Operations at Canada Post will resume at 8 a.m. local time on Tuesday, Dec. 17, the company said, after the Canada Industrial Relations Board ordered a return to work.

Labour Minister Steven MacKinnon on Friday directed the Canada Industrial Relations Board to order the 55,000 picketing employees back to work if a deal wasn't doable before the end of the year.

After two days of hearings over the weekend, Canada Post said the board determined negotiations between the Crown corporation and the Canadian Union of Postal Workers are at an impasse.

As directed by the minister, the labour board has extended the union contracts through May to allow additional time for the bargaining process to unfold.

In the meantime, Canada Post says it has agreed with the union to implement a five per cent wage increase, retroactive to the day after the collective agreements expired.

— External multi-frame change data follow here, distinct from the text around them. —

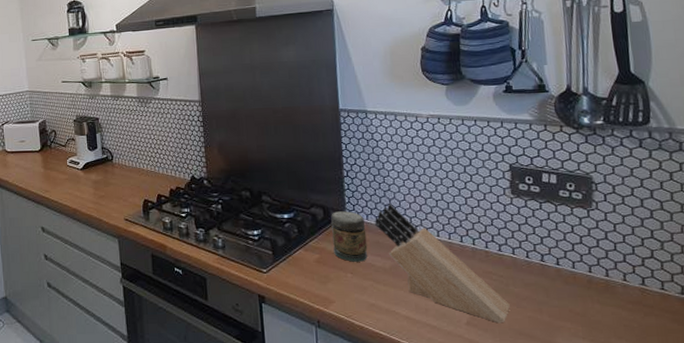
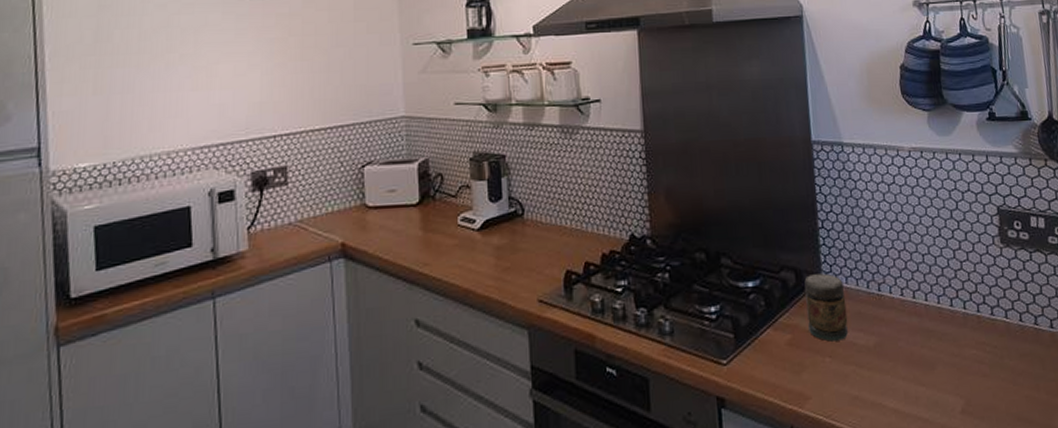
knife block: present [375,204,510,324] -> none [855,261,1006,408]

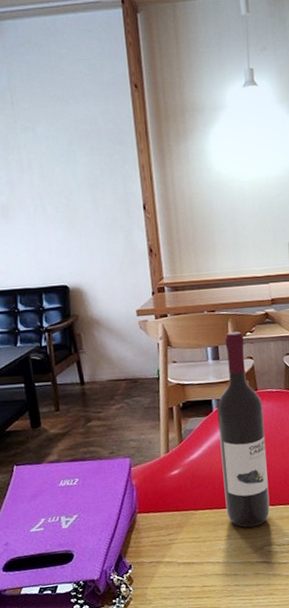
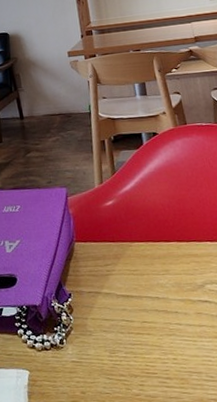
wine bottle: present [217,331,270,528] -> none [147,68,208,263]

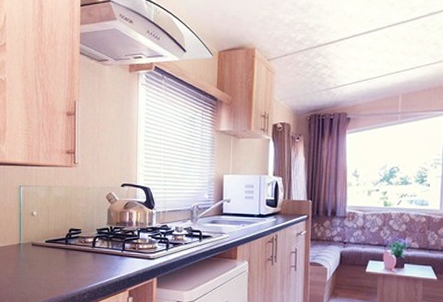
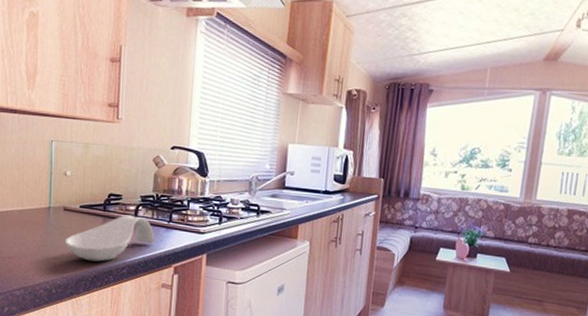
spoon rest: none [33,246,111,289] -> present [64,215,155,262]

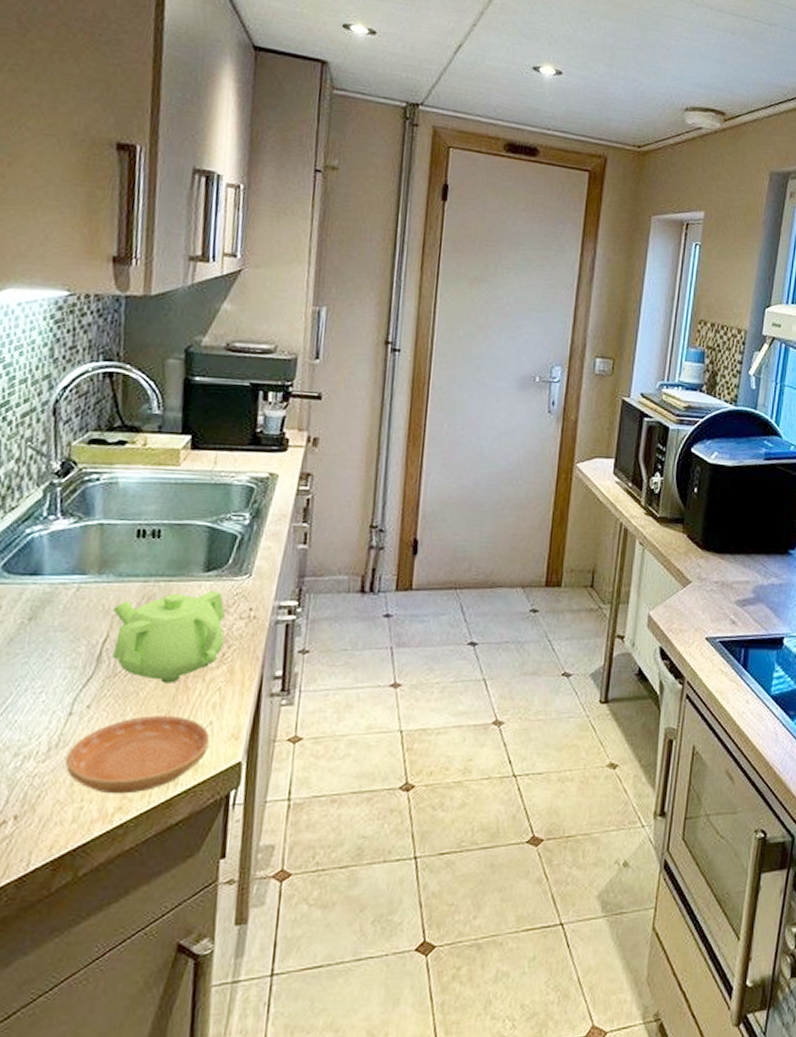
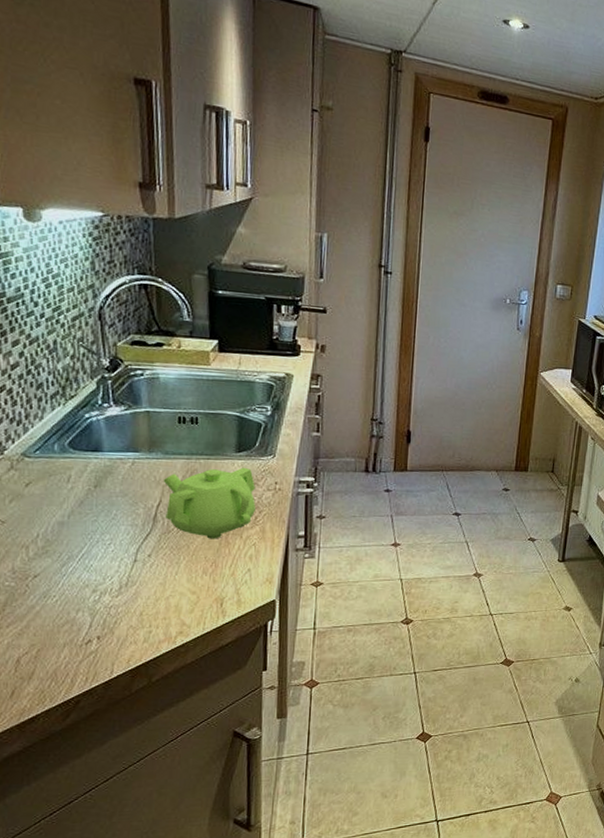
saucer: present [65,715,211,794] -> none [134,563,250,622]

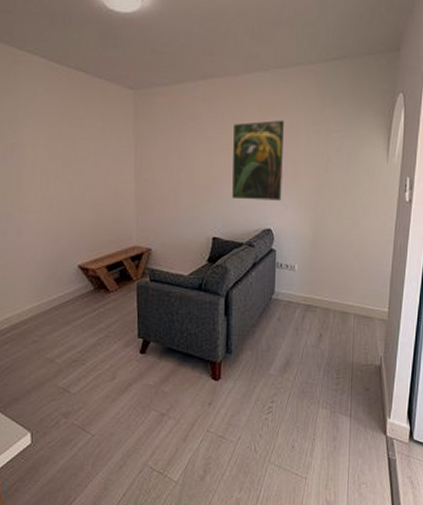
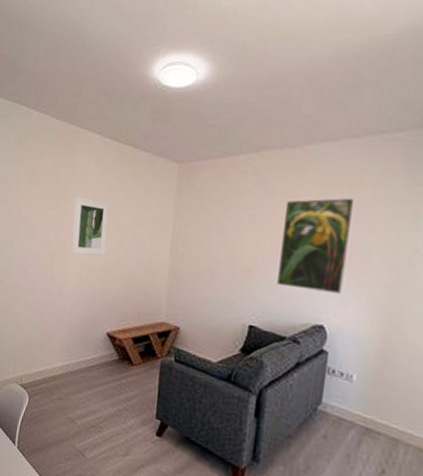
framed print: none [23,127,68,189] -> present [70,197,110,256]

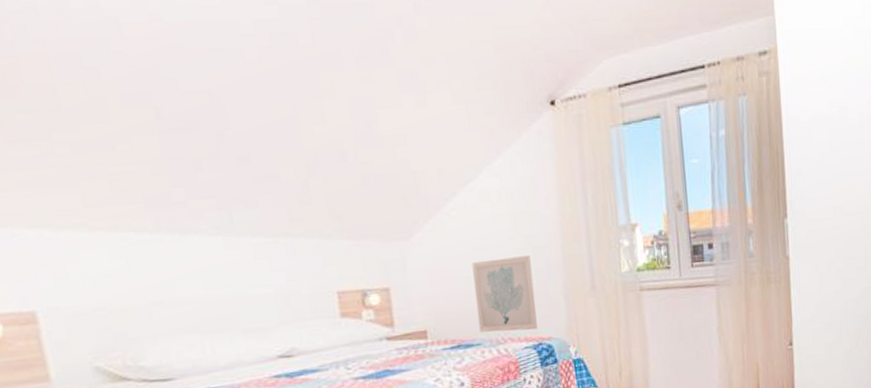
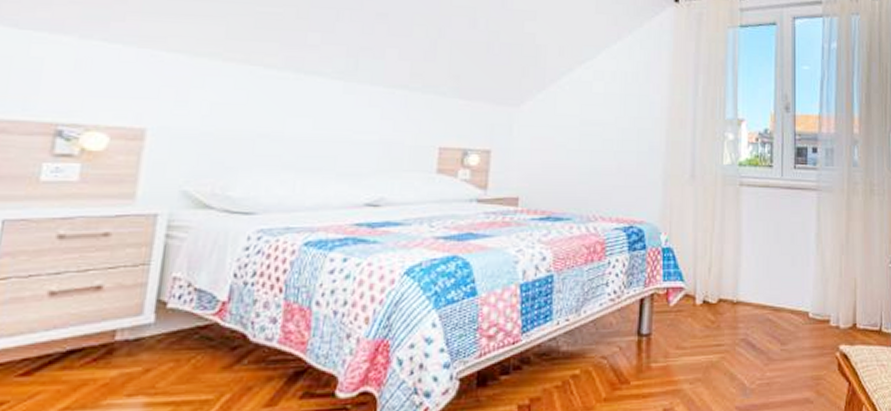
wall art: present [472,255,538,333] -> none [572,135,634,212]

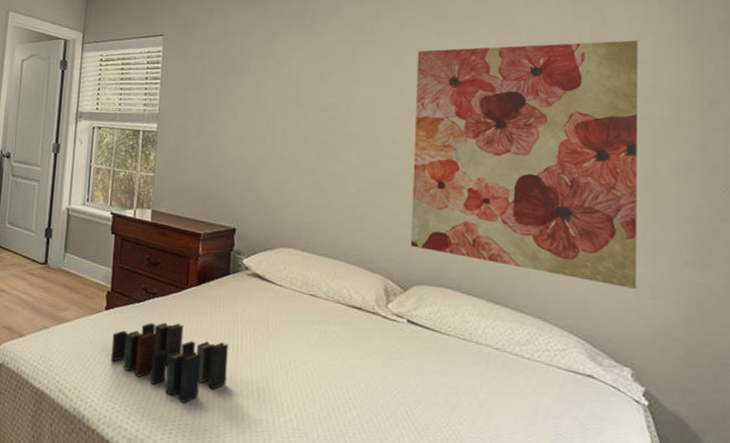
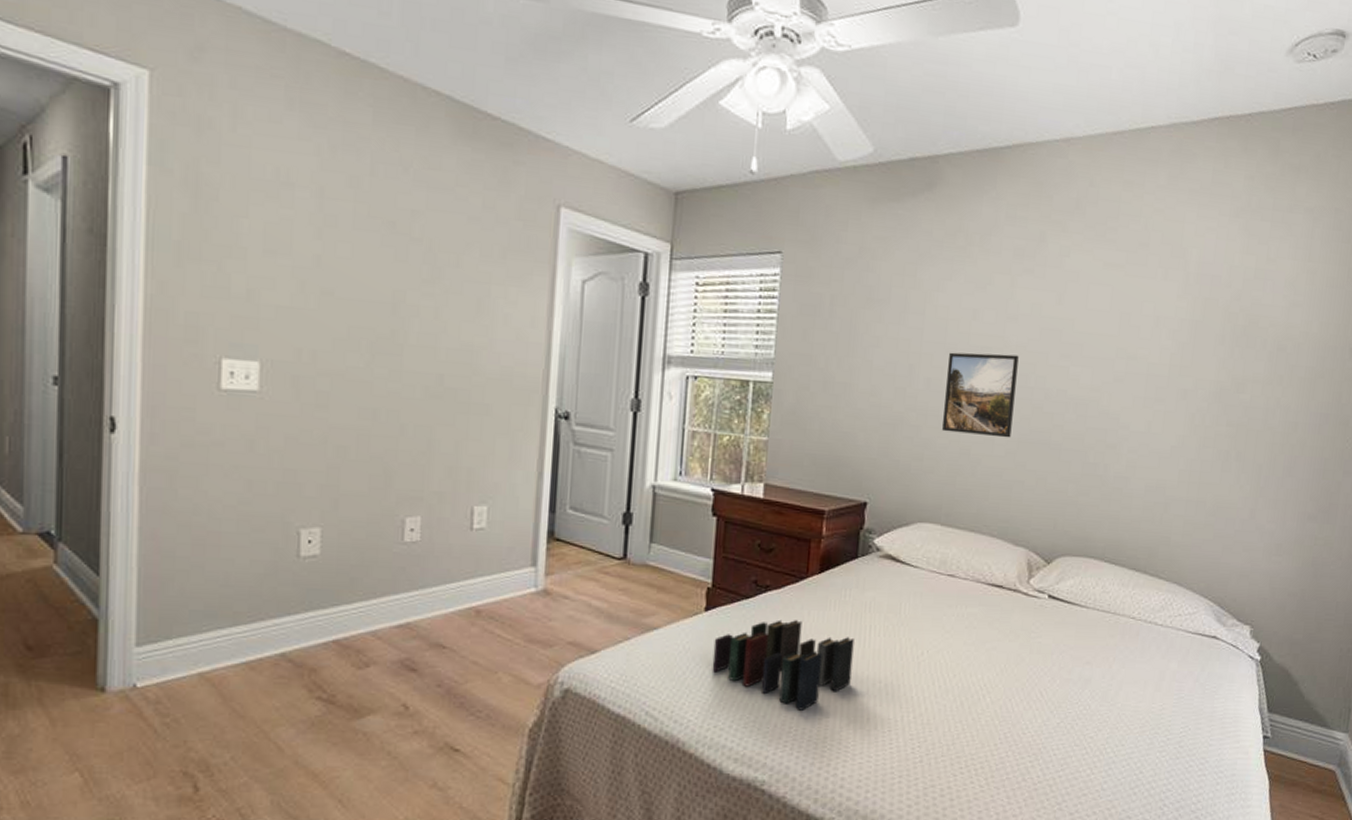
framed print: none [299,107,364,179] -> present [942,352,1019,438]
wall art: present [410,40,639,289] -> none [1058,280,1298,547]

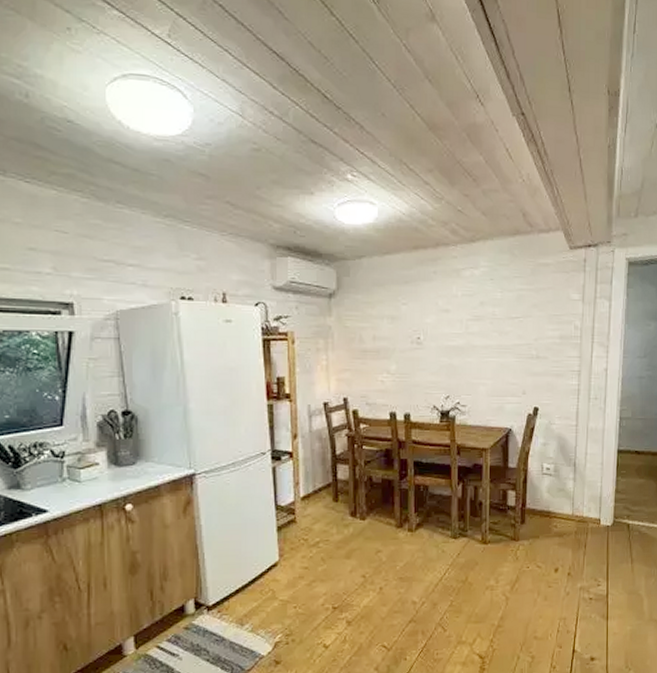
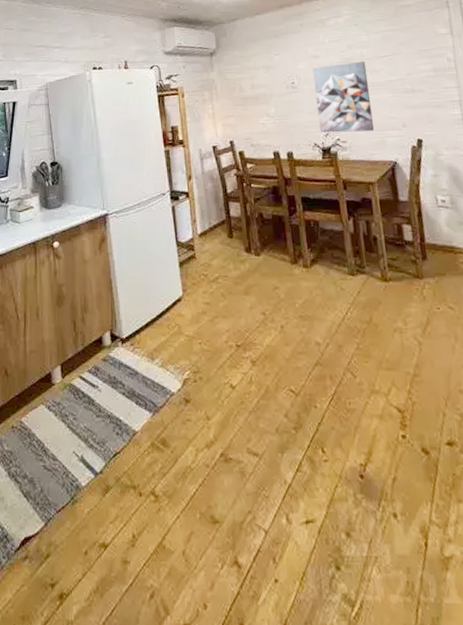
wall art: none [440,320,496,396] -> present [312,61,375,133]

The union did not immediately respond to a request for comment about the resumption of work.

It said on Friday that MacKinnon's intervention was part of a troubling pattern in which the government lets employers off the hook from bargaining in good faith with workers and their unions.

Business groups had increasingly been calling on the government to intervene as companies and individuals scrambled to find alternative modes of delivery with the holiday shopping season in full swing.

Ottawa used section 107 of the Labour Code to issue its directive Friday, after using the same powers to intervene earlier this year in disputes at the country's railways and ports, directing the board to order workers back to work and impose binding arbitration.

MacKinnon called the move a creative solution by not sending the matter directly to binding arbitration — as the government did in the earlier standoffs.

"We're calling a timeout," MacKinnon told reporters in Ottawa on Friday.

"Suffice to say positions appeared to have hardened and it became clear to me we were in a total impasse."